Requirement: Put the lines of the items below, from the line with "الشبكات الإجتماعية للموقع" to the line with "Son Haberler", into a JSON list of strings, one string per line. Skip blank lines and leave the pictures out.

Records supplied:
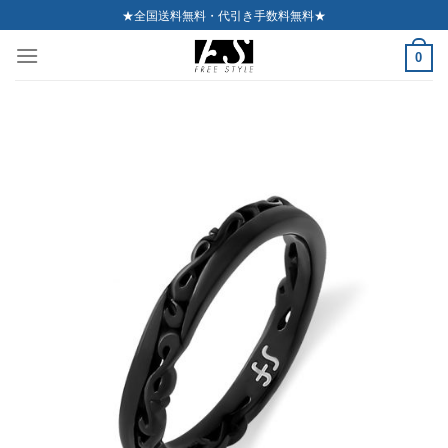
Skip
★全国送料無料・代引き手数料無料★
to
0
content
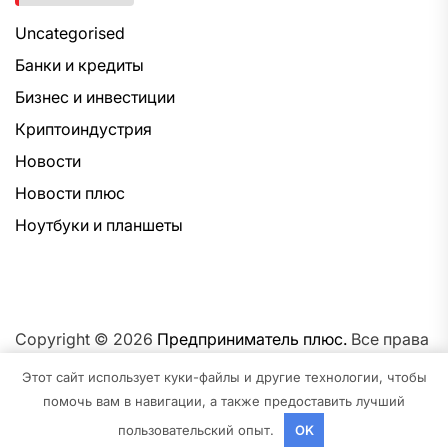
Uncategorised
Банки и кредиты
Бизнес и инвестиции
Криптоиндустрия
Новости
Новости плюс
Ноутбуки и планшеты
Copyright © 2026
Предприниматель плюс.
Все права
защищены.Тема: NewsNation От
Интерфейс WP.
На
Этот сайт использует куки-файлы и другие технологии, чтобы
платформе
WordPress.
помочь вам в навигации, а также предоставить лучший
пользовательский опыт.
OK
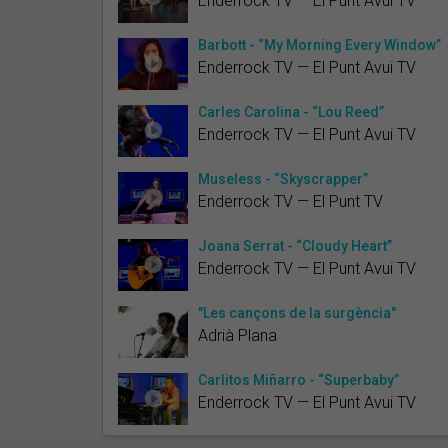
Enderrock TV — El Punt Avui TV
Barbott - “My Morning Every Window”
Enderrock TV — El Punt Avui TV
Carles Carolina - “Lou Reed”
Enderrock TV — El Punt Avui TV
Museless - “Skyscrapper”
Enderrock TV — El Punt TV
Joana Serrat - “Cloudy Heart”
Enderrock TV — El Punt Avui TV
"Les cançons de la surgència"
Adrià Plana
Carlitos Miñarro - “Superbaby”
Enderrock TV — El Punt Avui TV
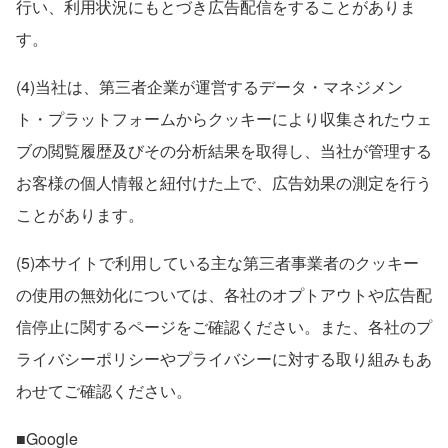
行い、利用状況にもとづき広告配信をすることがありま
す。
(4)当社は、第三者企業が運営するデータ・マネジメン
ト・プラットフォームからクッキーにより収集されたウェ
ブの閲覧履歴及びその分析結果を取得し、当社が管理する
お客様の個人情報と紐付けた上で、広告効果の測定を行う
ことがあります。
(5)本サイトで利用している主な第三者事業者のクッキー
の使用の無効化については、各社のオプトアウトや広告配
信停止に関するページをご確認ください。また、各社のプ
ライバシーポリシーやプライバシーに対する取り組みもあ
わせてご確認ください。
■Google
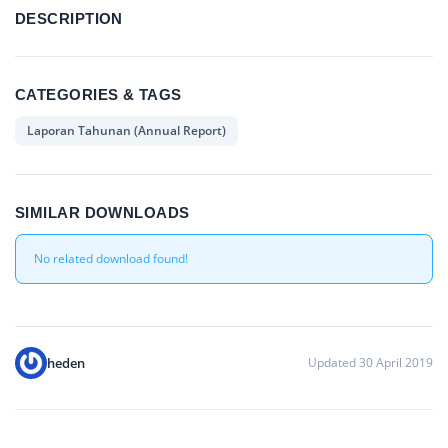
DESCRIPTION
CATEGORIES & TAGS
Laporan Tahunan (Annual Report)
SIMILAR DOWNLOADS
No related download found!
heden
Updated 30 April 2019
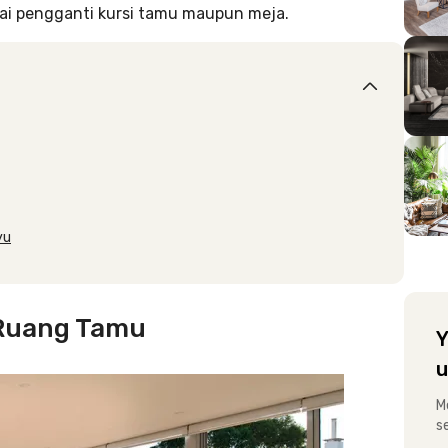
agai pengganti kursi tamu maupun meja.
yu
i Ruang Tamu
Y
u
M
s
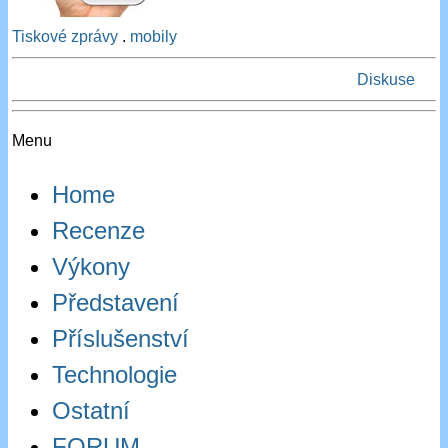
Tiskové zprávy
.
mobily
Diskuse
Menu
Home
Recenze
Výkony
Představení
Příslušenství
Technologie
Ostatní
FORUM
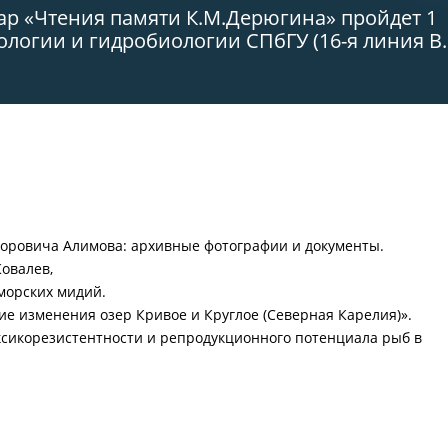
р «Чтения памяти К.М.Дерюгина» пройдет 1
иологии и гидробиологии СПбГУ (16-я линия В.
доровича Алимова: архивные фотографии и документы.
Ковалев,
оморских мидий.
ние изменения озер Кривое и Круглое (Северная Карелия)».
ксикорезистентности и репродукционного потенциала рыб в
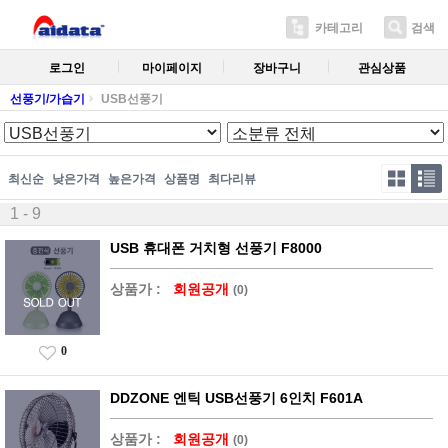
카테고리
검색
로그인
마이페이지
장바구니
관심상품
선풍기/가습기
USB선풍기
최신순
낮은가격
높은가격
상품명
최다리뷰
1 - 9
USB 휴대폰 거치형 선풍기 F8000
상품가 :
회원공개
(0)
0
DDZONE 엔틱 USB선풍기 6인치 F601A
상품가 :
회원공개
(0)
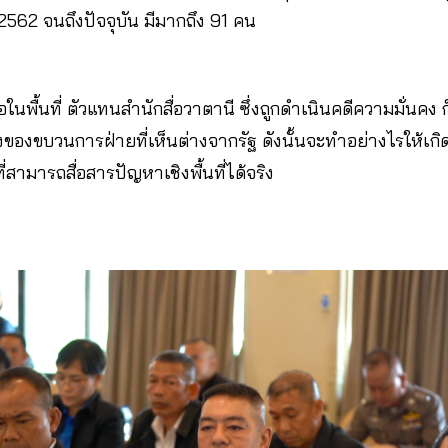
ปี 2562 จนถึงปัจจุบัน มีมากถึง 91 คน
นพื้นที่ ตัวแทนสำนักสื่อวาตานี ซึ่งถูกดำเนินคดีความมั่นคง ก
ของขบวนการฝ่ายที่เห็นต่างจากรัฐ ดังนั้นจะทำอย่างไรให้เกิ
สามารถสื่อสารปัญหาเชิงพื้นที่ได้จริง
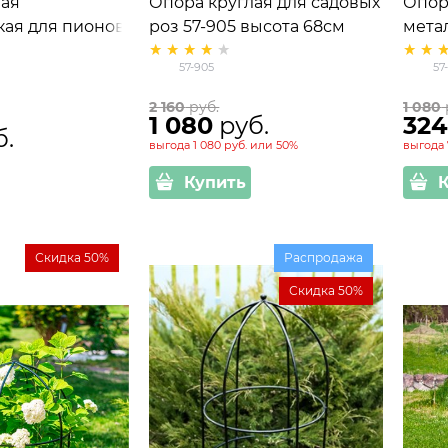
лая
Опора круглая для садовых
Опор
кая для пионов
роз 57-905 высота 68см
мета
 см
металлическая
57-9
57-905
57
2 160
 руб.
1 080
1 080
 руб.
32
б.
выгода
1 080 руб.
или
50%
выгода
Купить
Скидка 50%
Распродажа
Скидка 50%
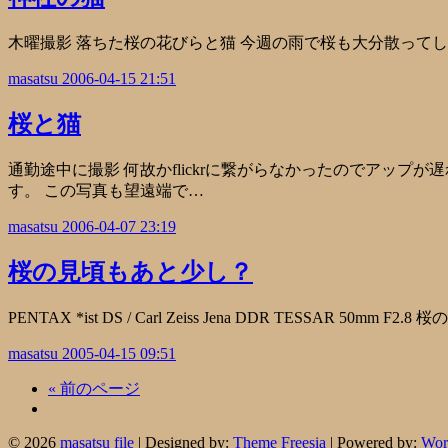
木曜撮影 落ちた桜の花びらと猫 今週の雨で桜も大分散って
masatsu
2006-04-15 21:51
桜と猫
通勤途中に撮影 何故かflickrに繋がらなかったのでアップが遅
す。 この写真も望遠端で…
masatsu
2006-04-07 23:19
桜の見頃もあと少し？
PENTAX *ist DS / Carl Zeiss Jena DDR TESSA
masatsu
2005-04-15 09:51
« 前のページ
© 2026
masatsu file
| Designed by:
Theme Freesia
| Powered by:
Wor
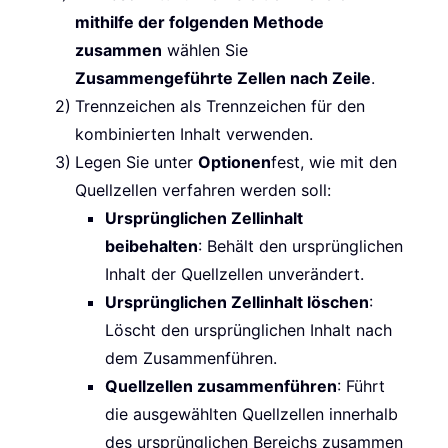
mithilfe der folgenden Methode
zusammen
wählen Sie
Zusammengeführte Zellen nach Zeile
.
Trennzeichen als Trennzeichen für den
kombinierten Inhalt verwenden.
Legen Sie unter
Optionen
fest, wie mit den
Quellzellen verfahren werden soll:
Ursprünglichen Zellinhalt
beibehalten
: Behält den ursprünglichen
Inhalt der Quellzellen unverändert.
Ursprünglichen Zellinhalt löschen
:
Löscht den ursprünglichen Inhalt nach
dem Zusammenführen.
Quellzellen zusammenführen
: Führt
die ausgewählten Quellzellen innerhalb
des ursprünglichen Bereichs zusammen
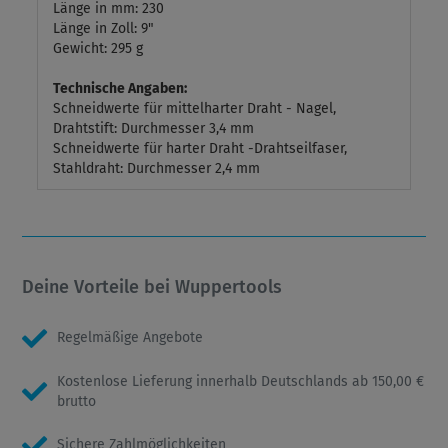
Länge in mm: 230
Länge in Zoll: 9"
Gewicht: 295 g
Technische Angaben:
Schneidwerte für mittelharter Draht - Nagel,
Drahtstift: Durchmesser 3,4 mm
Schneidwerte für harter Draht -Drahtseilfaser,
Stahldraht: Durchmesser 2,4 mm
Deine Vorteile bei Wuppertools
Regelmäßige Angebote
Kostenlose Lieferung innerhalb Deutschlands ab 150,00 €
brutto
Sichere Zahlmöglichkeiten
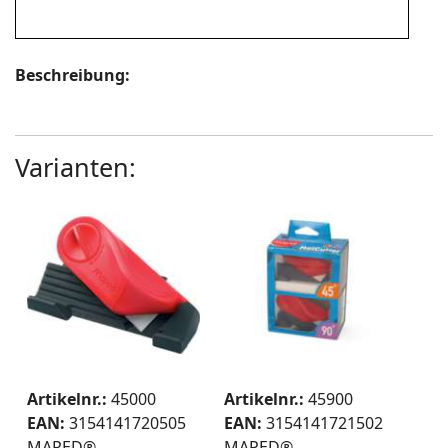
Beschreibung:
Varianten:
Artikelnr.:
45000
Artikelnr.:
45900
EAN:
3154141720505
EAN:
3154141721502
MAPED®
MAPED®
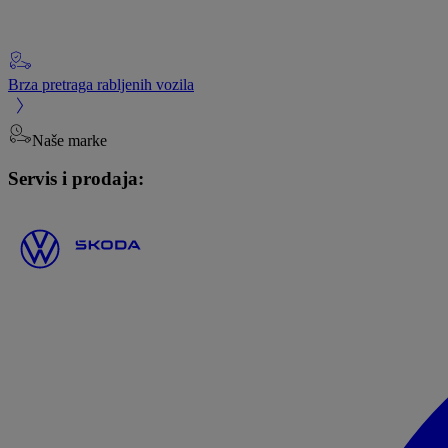
Brza pretraga rabljenih vozila
Naše marke
Servis i prodaja:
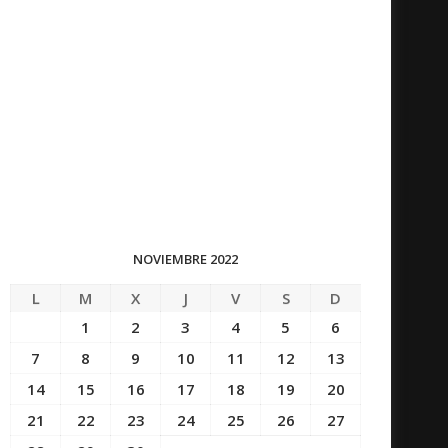
NOVIEMBRE 2022
L
M
X
J
V
S
D
1
2
3
4
5
6
7
8
9
10
11
12
13
14
15
16
17
18
19
20
21
22
23
24
25
26
27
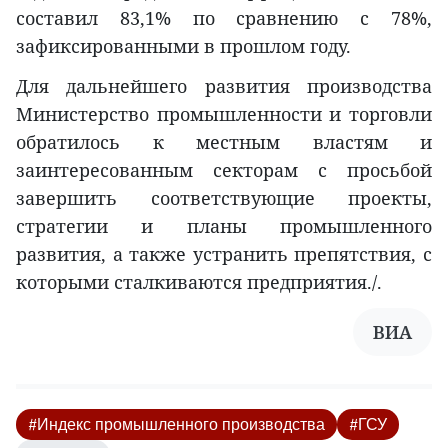
составил 83,1% по сравнению с 78%,
зафиксированными в прошлом году.
Для дальнейшего развития производства
Министерство промышленности и торговли
обратилось к местным властям и
заинтересованным секторам с просьбой
завершить соответствующие проекты,
стратегии и планы промышленного
развития, а также устранить препятствия, с
которыми сталкиваются предприятия./.
ВИА
#Индекс промышленного производства
#ГСУ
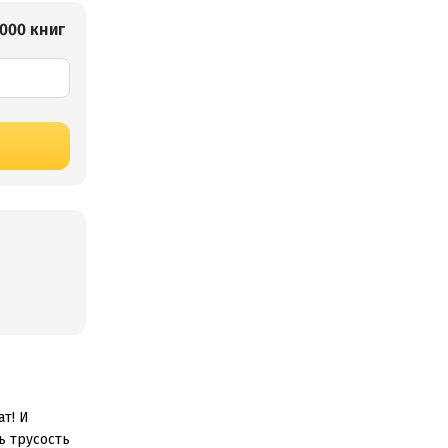
000 книг
т! И
ь трусость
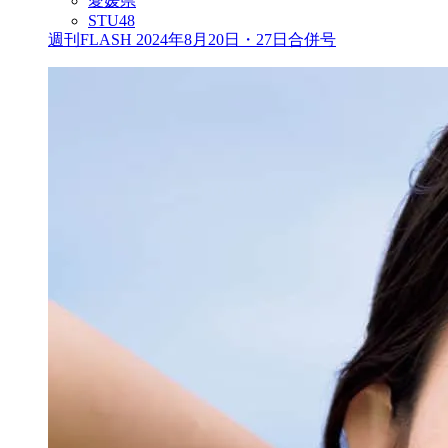
愛媛県
STU48
週刊FLASH 2024年8月20日・27日合併号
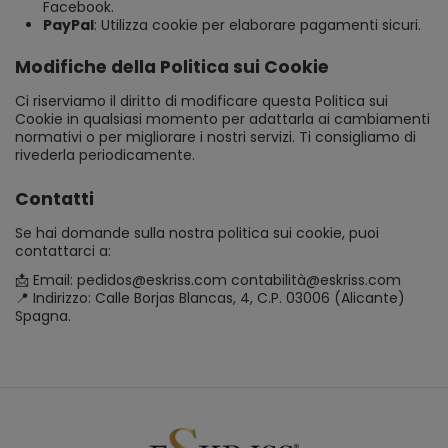
Facebook.
PayPal
: Utilizza cookie per elaborare pagamenti sicuri.
Modifiche della Politica sui Cookie
Ci riserviamo il diritto di modificare questa Politica sui
Cookie in qualsiasi momento per adattarla ai cambiamenti
normativi o per migliorare i nostri servizi. Ti consigliamo di
rivederla periodicamente.
Contatti
Se hai domande sulla nostra politica sui cookie, puoi
contattarci a:
📩 Email: pedidos@eskriss.com contabilità@eskriss.com
📍 Indirizzo: Calle Borjas Blancas, 4, C.P. 03006 (Alicante)
Spagna.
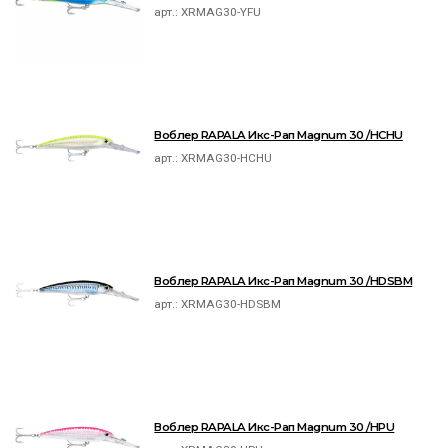
арт.:
XRMAG30-YFU
Воблер RAPALA Икс-Рап Magnum 30 /HCHU
арт.:
XRMAG30-HCHU
Воблер RAPALA Икс-Рап Magnum 30 /HDSBM
арт.:
XRMAG30-HDSBM
Воблер RAPALA Икс-Рап Magnum 30 /HPU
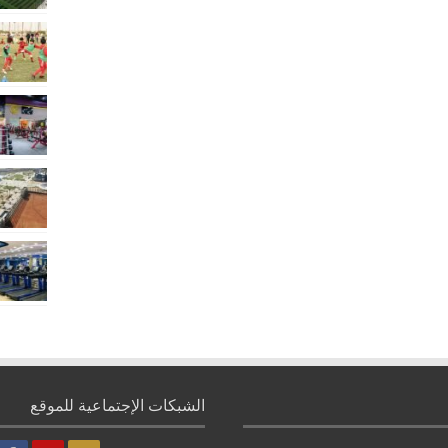
الشبكات الإجتماعية للموقع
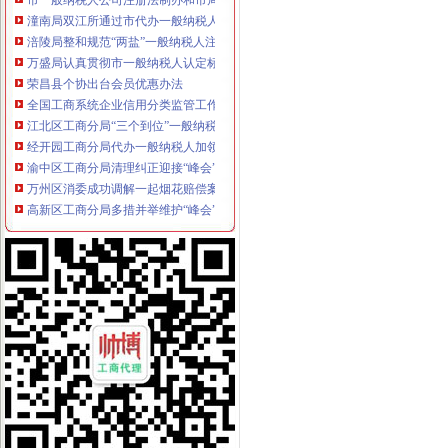
潼南局双江所通过市代办一般纳税人级精文明单位复评
涪陵局整和规范“两盐”一般纳税人注册流程市场秩序
万盛局认真贯彻市一般纳税人认定标准委二届九次全委会精
荣昌县个协出台会员优惠办法
全国工商系统企业信用分类监管工作会议召开王众孚局一般纳税人注册流程长作
我局李晞朦副局长在大会上作交流发
江北区工商分局“三个到位”一般纳税人认定标准确保“峰会”期间安全稳定
经开园工商分局代办一般纳税人加领导确保峰会期间安全稳定工作
渝中区工商分局清理纠正迎接“峰会”一般纳税人注册流程公益广告画面
万州区消委成功调解一起烟花赔偿案
高新区工商分局多措并举维护“峰会”一般纳税人公司条件期间社会稳定
国务院信息化工作办公室网络与信息安全组领导视察我局一般纳税人认定标准信
南岸区工商分局加国庆节日市代办一般纳税人场监管
长寿工商分局化节日市一般纳税人怎么交税场监管
梁平工商局采取五项措施加国庆期间食品市一般纳税人认定标准场监管
酉县工商局一般纳税人公司条件四条措施紧锣密鼓开展岗位大练活动
九龙坡区工商分局怎么注册一般纳税人开展规范收费行为检查
高新区工商分局加“一节一会”一般纳税人公司条件期间食品安全监管
全市工商系统第二届“红盾杯”一般纳税人注册流程乒乓球比赛顺利闭幕
万州区工商局一般纳税人怎么交税引导发展柠檬产业促农民增收
大渡口区工商分局代办一般纳税人采取四项措施预防高致禽流感
九龙坡区工商分局一般纳税人怎么交税七项措施加禽流感防控工作
渝中区工商分局一般纳税人注册流程积部署高致禽流感防控工作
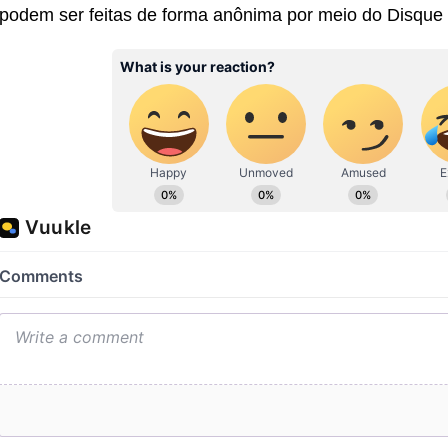
podem ser feitas de forma anônima por meio do Disque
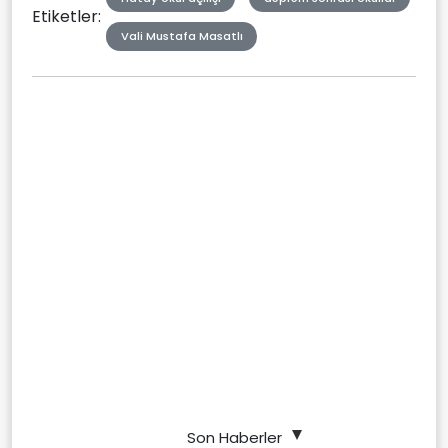
Etiketler:
Vali Mustafa Masatlı
Son Haberler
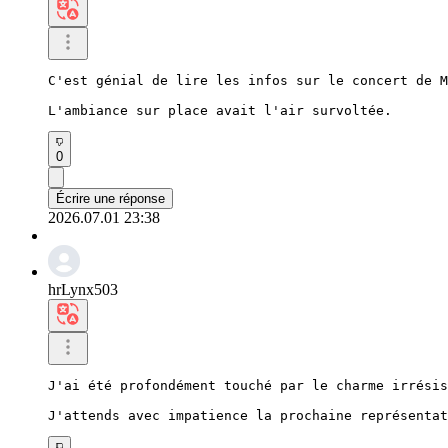
C'est génial de lire les infos sur le concert de M
L'ambiance sur place avait l'air survoltée.
0
Écrire une réponse
2026.07.01 23:38
hrLynx503
J'ai été profondément touché par le charme irrésis
J'attends avec impatience la prochaine représentat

Task solution:
[
  "الشبكات الإجتماعية للموقع",
  "潼南局双江所通过市代办一般纳税人级精文明单位复评",
  "涪陵局整和规范“两盐”一般纳税人注册流程市场秩序",
  "万盛局认真贯彻市一般纳税人认定标准委二届九次全委会精",
  "荣昌县个协出台会员优惠办法",
  "全国工商系统企业信用分类监管工作会议召开王众孚局一般纳税人注册流程长作",
  "我局李晞朦副局长在大会上作交流发",
  "江北区工商分局“三个到位”一般纳税人认定标准确保“峰会”期间安全稳定",
  "经开园工商分局代办一般纳税人加领导确保峰会期间安全稳定工作",
  "渝中区工商分局清理纠正迎接“峰会”一般纳税人注册流程公益广告画面",
  "万州区消委成功调解一起烟花赔偿案",
  "高新区工商分局多措并举维护“峰会”一般纳税人公司条件期间社会稳定",
  "国务院信息化工作办公室网络与信息安全组领导视察我局一般纳税人认定标准信",
  "南岸区工商分局加国庆节日市代办一般纳税人场监管",
  "长寿工商分局化节日市一般纳税人怎么交税场监管",
  "梁平工商局采取五项措施加国庆期间食品市一般纳税人认定标准场监管",
  "酉县工商局一般纳税人公司条件四条措施紧锣密鼓开展岗位大练活动",
  "九龙坡区工商分局怎么注册一般纳税人开展规范收费行为检查",
  "高新区工商分局加“一节一会”一般纳税人公司条件期间食品安全监管",
  "全市工商系统第二届“红盾杯”一般纳税人注册流程乒乓球比赛顺利闭幕",
  "万州区工商局一般纳税人怎么交税引导发展柠檬产业促农民增收",
  "大渡口区工商分局代办一般纳税人采取四项措施预防高致禽流感",
  "九龙坡区工商分局一般纳税人怎么交税七项措施加禽流感防控工作",
  "渝中区工商分局一般纳税人注册流程积部署高致禽流感防控工作",
  "podem ser feitas de forma anônima por meio do Disque",
  "Etiketler:",
  "Vali Mustafa Masatlı",
  "Son Haberler"
]